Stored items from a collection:
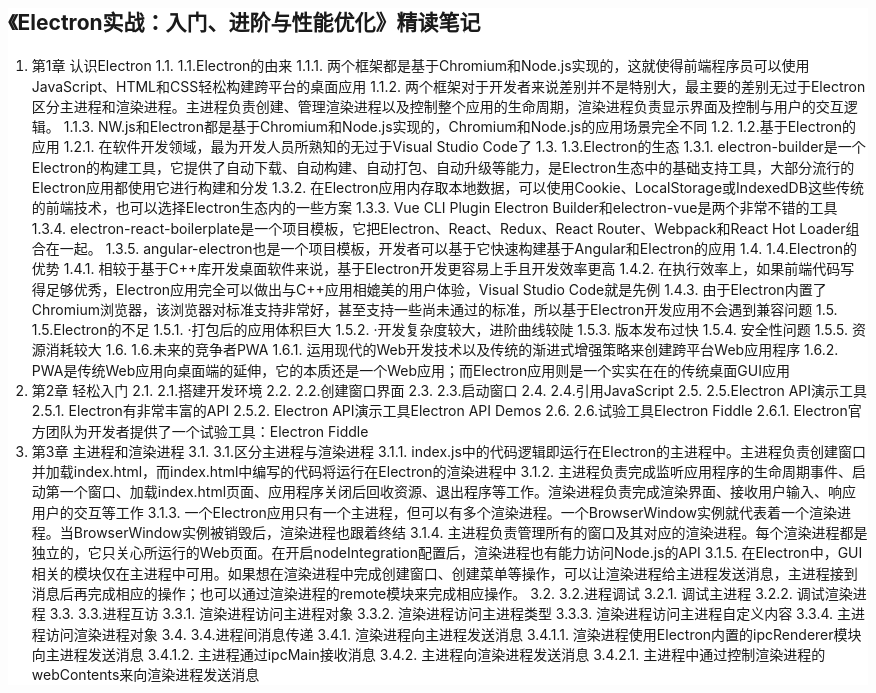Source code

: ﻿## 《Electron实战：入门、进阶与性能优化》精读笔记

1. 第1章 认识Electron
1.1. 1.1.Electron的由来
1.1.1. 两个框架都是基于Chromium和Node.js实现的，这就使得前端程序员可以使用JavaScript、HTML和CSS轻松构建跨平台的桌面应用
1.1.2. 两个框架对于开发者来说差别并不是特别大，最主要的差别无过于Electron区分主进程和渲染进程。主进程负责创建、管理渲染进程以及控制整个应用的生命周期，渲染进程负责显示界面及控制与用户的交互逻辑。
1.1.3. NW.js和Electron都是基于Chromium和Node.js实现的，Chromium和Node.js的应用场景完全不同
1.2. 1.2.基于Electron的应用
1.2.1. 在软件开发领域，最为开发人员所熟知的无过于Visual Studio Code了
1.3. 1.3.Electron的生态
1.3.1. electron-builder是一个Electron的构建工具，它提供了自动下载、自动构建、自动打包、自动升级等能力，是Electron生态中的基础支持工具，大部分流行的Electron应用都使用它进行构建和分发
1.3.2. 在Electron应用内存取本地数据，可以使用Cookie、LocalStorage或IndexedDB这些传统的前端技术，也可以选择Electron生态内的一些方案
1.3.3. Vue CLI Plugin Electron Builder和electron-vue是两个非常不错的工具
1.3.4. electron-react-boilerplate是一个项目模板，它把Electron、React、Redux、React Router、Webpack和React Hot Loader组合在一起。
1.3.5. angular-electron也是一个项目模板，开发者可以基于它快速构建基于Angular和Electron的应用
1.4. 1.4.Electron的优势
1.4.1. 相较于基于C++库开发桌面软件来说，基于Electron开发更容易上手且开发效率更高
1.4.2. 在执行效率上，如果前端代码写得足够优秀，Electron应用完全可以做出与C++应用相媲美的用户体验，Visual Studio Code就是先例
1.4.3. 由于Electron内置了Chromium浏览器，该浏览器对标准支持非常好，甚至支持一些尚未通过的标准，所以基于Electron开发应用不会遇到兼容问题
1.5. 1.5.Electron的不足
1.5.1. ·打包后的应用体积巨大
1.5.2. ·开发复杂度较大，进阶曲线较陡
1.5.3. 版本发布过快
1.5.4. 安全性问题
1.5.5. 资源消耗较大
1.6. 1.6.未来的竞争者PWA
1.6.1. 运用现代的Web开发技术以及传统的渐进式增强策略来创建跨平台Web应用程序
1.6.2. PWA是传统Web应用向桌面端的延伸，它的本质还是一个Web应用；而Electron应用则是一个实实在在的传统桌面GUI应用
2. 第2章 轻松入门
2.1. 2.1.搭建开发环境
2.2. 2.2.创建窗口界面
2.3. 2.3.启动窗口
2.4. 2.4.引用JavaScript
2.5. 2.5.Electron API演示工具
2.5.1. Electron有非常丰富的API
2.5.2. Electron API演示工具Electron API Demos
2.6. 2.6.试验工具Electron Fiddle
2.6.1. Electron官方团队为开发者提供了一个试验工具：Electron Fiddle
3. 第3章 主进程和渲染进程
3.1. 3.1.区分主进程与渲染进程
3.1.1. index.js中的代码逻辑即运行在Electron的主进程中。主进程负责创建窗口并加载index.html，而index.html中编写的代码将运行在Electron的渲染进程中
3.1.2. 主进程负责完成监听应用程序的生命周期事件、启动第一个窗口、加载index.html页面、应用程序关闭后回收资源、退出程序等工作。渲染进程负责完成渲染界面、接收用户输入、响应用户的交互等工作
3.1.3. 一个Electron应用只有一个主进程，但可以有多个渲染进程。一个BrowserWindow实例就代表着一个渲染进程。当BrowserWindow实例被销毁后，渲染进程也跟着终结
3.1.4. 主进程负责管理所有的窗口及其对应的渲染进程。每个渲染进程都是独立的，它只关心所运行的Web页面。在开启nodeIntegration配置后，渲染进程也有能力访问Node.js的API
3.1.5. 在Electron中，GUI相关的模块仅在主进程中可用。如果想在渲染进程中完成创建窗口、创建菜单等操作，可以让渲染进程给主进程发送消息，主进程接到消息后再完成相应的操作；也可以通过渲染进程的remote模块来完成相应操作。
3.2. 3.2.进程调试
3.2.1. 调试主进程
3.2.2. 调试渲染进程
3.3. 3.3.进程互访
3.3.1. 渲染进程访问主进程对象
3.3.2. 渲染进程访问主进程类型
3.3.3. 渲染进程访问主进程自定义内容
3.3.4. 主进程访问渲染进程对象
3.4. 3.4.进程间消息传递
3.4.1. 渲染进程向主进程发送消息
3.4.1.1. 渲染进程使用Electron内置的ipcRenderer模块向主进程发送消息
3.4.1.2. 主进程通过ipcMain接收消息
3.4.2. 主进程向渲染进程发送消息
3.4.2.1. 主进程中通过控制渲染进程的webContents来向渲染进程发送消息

==

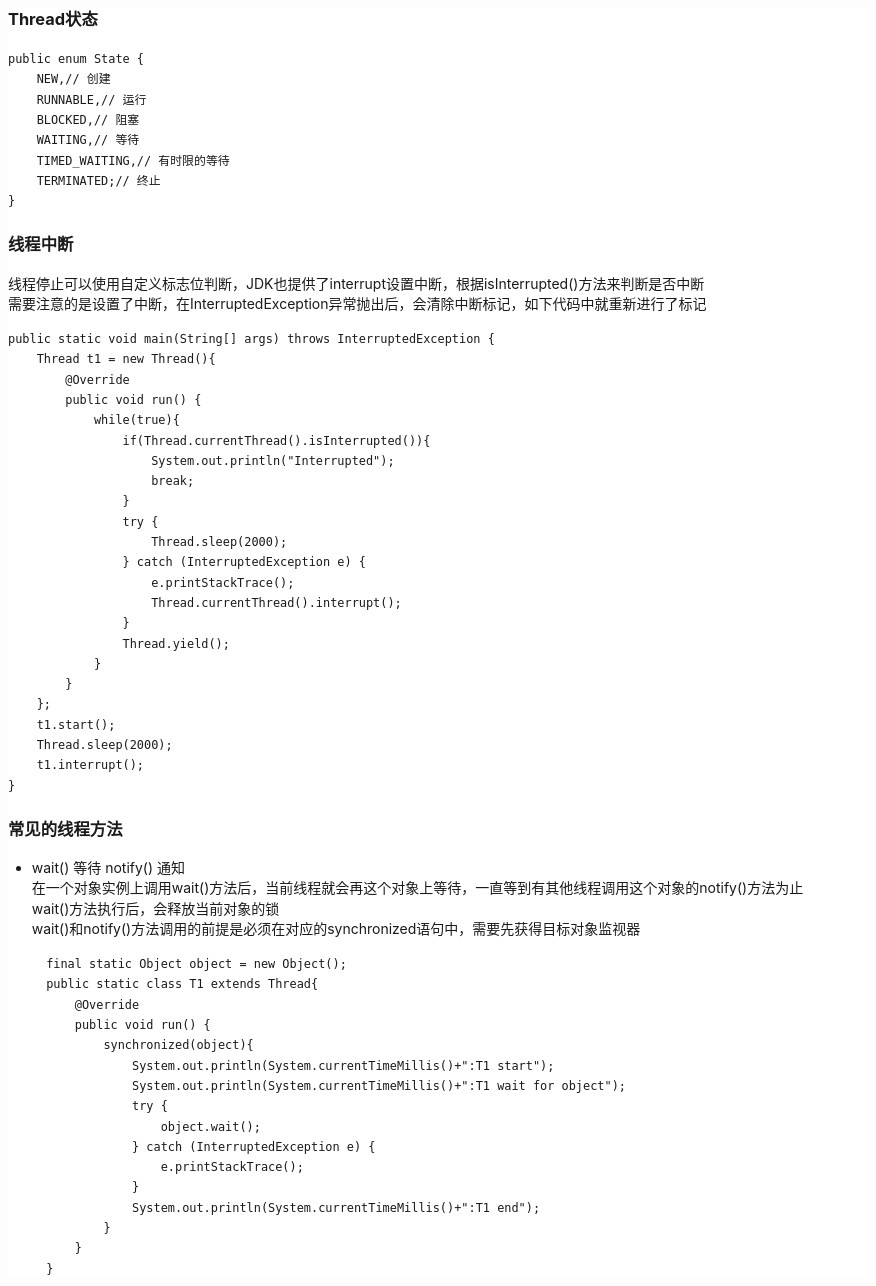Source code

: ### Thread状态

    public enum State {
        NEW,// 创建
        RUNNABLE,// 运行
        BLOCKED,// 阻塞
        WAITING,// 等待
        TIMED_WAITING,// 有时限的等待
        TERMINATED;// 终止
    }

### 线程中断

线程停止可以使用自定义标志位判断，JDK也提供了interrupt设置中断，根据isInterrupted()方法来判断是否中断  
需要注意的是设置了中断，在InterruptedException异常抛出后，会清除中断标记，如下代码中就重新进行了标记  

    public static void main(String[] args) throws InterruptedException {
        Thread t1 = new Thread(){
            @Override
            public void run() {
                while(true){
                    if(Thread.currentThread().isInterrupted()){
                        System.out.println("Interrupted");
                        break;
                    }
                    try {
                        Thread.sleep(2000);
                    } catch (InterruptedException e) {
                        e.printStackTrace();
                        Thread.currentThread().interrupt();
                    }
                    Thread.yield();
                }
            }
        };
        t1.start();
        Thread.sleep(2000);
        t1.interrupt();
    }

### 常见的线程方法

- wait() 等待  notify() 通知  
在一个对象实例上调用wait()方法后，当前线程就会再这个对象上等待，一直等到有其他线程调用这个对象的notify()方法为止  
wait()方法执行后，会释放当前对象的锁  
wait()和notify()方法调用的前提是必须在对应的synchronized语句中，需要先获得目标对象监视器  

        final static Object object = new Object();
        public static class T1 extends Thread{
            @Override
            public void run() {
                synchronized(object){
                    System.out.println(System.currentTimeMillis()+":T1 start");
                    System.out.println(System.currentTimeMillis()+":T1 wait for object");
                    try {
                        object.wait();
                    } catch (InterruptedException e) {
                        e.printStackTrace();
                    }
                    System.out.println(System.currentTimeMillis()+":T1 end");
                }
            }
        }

==

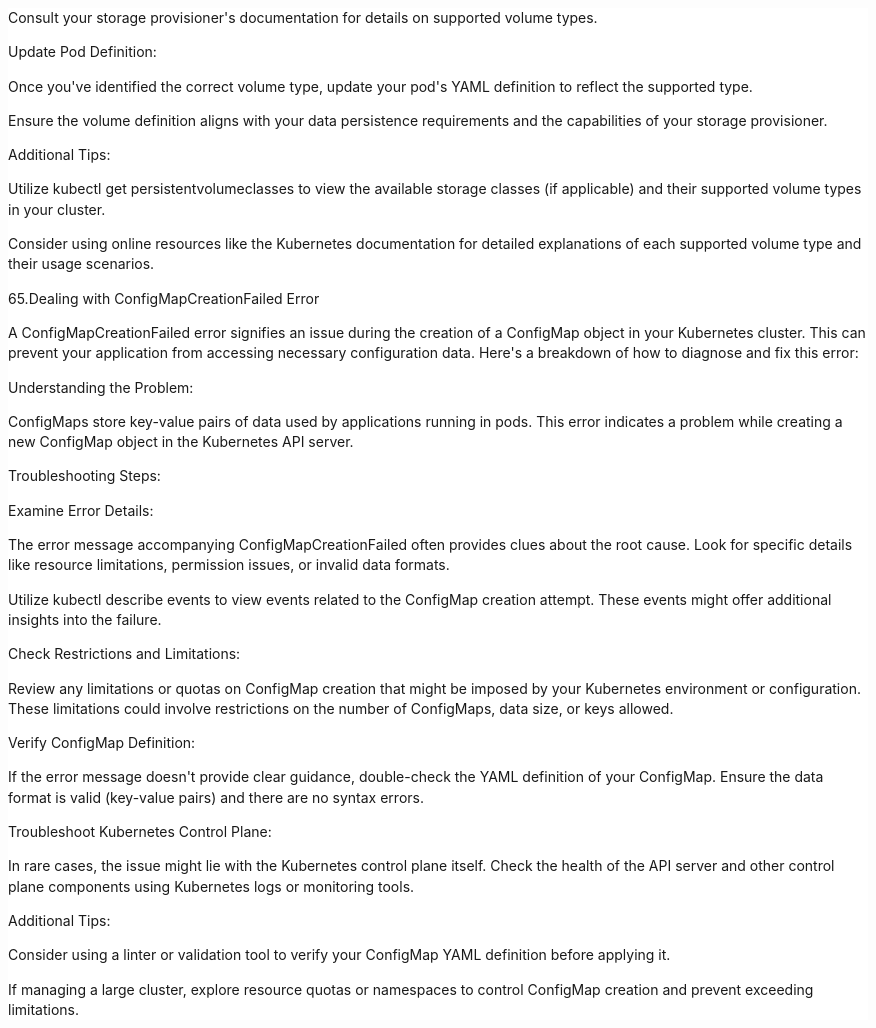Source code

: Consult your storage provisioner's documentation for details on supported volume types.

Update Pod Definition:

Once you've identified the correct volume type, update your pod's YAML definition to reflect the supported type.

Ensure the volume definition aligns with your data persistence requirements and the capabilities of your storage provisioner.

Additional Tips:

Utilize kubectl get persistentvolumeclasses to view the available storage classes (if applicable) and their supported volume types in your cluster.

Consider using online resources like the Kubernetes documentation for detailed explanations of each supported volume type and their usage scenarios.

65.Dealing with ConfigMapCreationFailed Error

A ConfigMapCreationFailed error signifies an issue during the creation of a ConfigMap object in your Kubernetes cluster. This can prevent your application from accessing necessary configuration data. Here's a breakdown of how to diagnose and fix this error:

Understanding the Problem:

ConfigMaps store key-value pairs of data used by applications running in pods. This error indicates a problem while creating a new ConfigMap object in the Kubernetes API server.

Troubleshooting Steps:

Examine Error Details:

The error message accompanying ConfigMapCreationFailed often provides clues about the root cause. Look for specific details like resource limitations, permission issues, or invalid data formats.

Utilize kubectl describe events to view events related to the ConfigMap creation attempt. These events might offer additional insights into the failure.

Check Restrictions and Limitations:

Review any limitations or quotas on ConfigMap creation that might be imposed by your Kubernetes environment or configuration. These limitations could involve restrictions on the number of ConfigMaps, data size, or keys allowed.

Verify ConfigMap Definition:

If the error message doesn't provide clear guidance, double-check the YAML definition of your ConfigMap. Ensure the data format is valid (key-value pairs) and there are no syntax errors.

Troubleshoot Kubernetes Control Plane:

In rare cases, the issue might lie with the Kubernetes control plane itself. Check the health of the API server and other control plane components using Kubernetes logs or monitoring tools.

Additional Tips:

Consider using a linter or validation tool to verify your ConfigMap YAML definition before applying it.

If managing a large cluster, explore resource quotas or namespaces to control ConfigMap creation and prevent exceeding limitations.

- [WHAT YOU HAVE TO DO] Reproduce the listing from the line with "supported volume types." up to and including the line with "The error message accompanying", swapping "storage provisioner" for "storage driver" and leaving everything else unchanged.

- [RESPONSE]
: Consult your storage driver's documentation for details on supported volume types.

Update Pod Definition:

Once you've identified the correct volume type, update your pod's YAML definition to reflect the supported type.

Ensure the volume definition aligns with your data persistence requirements and the capabilities of your storage driver.

Additional Tips:

Utilize kubectl get persistentvolumeclasses to view the available storage classes (if applicable) and their supported volume types in your cluster.

Consider using online resources like the Kubernetes documentation for detailed explanations of each supported volume type and their usage scenarios.

65.Dealing with ConfigMapCreationFailed Error

A ConfigMapCreationFailed error signifies an issue during the creation of a ConfigMap object in your Kubernetes cluster. This can prevent your application from accessing necessary configuration data. Here's a breakdown of how to diagnose and fix this error:

Understanding the Problem:

ConfigMaps store key-value pairs of data used by applications running in pods. This error indicates a problem while creating a new ConfigMap object in the Kubernetes API server.

Troubleshooting Steps:

Examine Error Details:

The error message accompanying ConfigMapCreationFailed often provides clues about the root cause. Look for specific details like resource limitations, permission issues, or invalid data formats.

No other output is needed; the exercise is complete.